Hopetown pensioner stumped by stunted chickens

A Hopetown, West Berbice pensioner who invested in 105 baby chicks as well as over $30,000 in feed since April 28, is distressed since she will not be able to recover her cost as the birds have stopped growing.

The distressed Brenda Semple stands near her pen holding one of the stunted chickens
The distressed Brenda Semple stands near her pen holding one of the stunted chickens

The confused Brenda Semple, 68, told Stabroek News on Saturday that 10 of the chicks died just after she bought them from a businessman at Bush Lot. Then, after several weeks, she noticed that the remaining birds were not growing as normal.

She kept on feeding them with the five bags of feed she had purchased along with one bag of ‘fine’ rice and two bags of bran hoping that they would eventually reach their normal weight.

However, six weeks later, the time she would normally pluck her birds to supply to a shop owner, the chickens still appeared to be just about two weeks old. By this time, she said sadly, her chickens would normally weigh about eight pounds but “now they have just over one pound”.

Besides, Semple said, she was “throwing away dead chickens every morning”. A few of the chickens appeared to have grown almost to the normal size and she had to separate them, moving the stunted birds to another pen

She is now left with about 70 of the birds and still has to keep investing in feed for them but she is hurt that she would not be able to sell them. She also declared “me aint want them to eat either; I can’t eat them”.

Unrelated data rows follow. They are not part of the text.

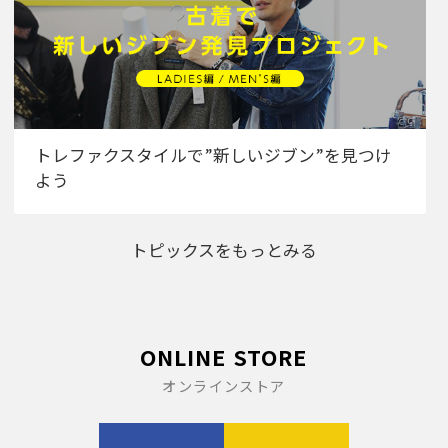
トレファクスタイルで”新しいジブン”を見つけ
よう
トピックスをもっとみる
ONLINE STORE
オンラインストア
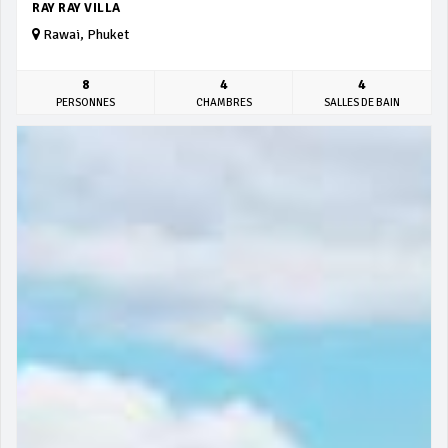
RAY RAY VILLA
Rawai, Phuket
8
4
4
PERSONNES
CHAMBRES
SALLES DE BAIN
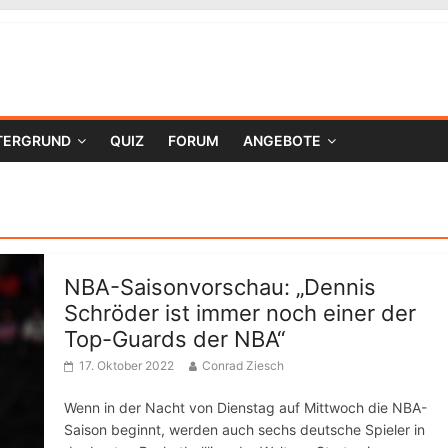
TERGRUND
QUIZ
FORUM
ANGEBOTE
NBA-Saisonvorschau: „Dennis
Schröder ist immer noch einer der
Top-Guards der NBA“
17. Oktober 2022
Conrad Ziesch
Wenn in der Nacht von Dienstag auf Mittwoch die NBA-
Saison beginnt, werden auch sechs deutsche Spieler in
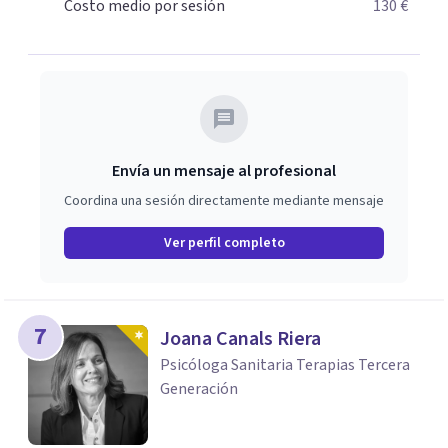
Costo medio por sesión
130 €
proceso de tratamiento. Consulta online y presencial
Envía un mensaje al profesional
Coordina una sesión directamente mediante mensaje
Ver perfil completo
7
Joana Canals Riera
Psicóloga Sanitaria Terapias Tercera
Generación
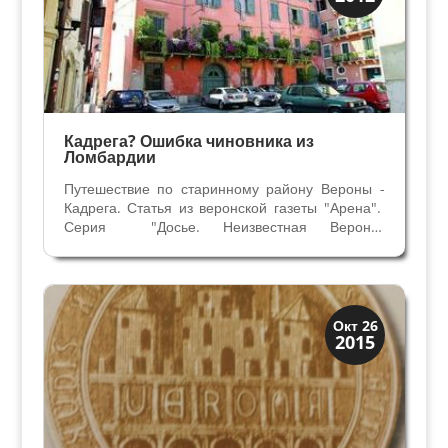
Улицы и площади
Кадрега? Ошибка чиновника из
Ломбардии
Путешествие по старинному району Вероны -
Кадрега. Статья из веронской газеты "Арена".
Серия "Досье. Неизвестная Верона"
05/08/2009 Между Кафедральным Собором и
церквью Св. Эуфемии расположен древнейший
район Карега. В центре города среди узких
улочек открываются...
Верона
Окт 26
2015
Средневековая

Semple has been rearing poultry for several years now but this is the first time she has encountered such a problem. Semple feels that the chicks were probably not injected before leaving the hatchery. She said an agricultural officer had also told her that “maybe the feed is not good.”

She told this newspaper that other residents also complained about the same problem. One woman bought 200 chickens about two weeks before Semple bought hers and they weigh only three pounds each.

She said the resident “tried plucking them to sell but people complain about the weight” and she had to stop.

“This is not fun to invest so much and you can’t make back yuh money. I would be the loser. It is not easy to find the money for feed and it is heart-rending to see that I am a pensioner and this is what I meet up with.”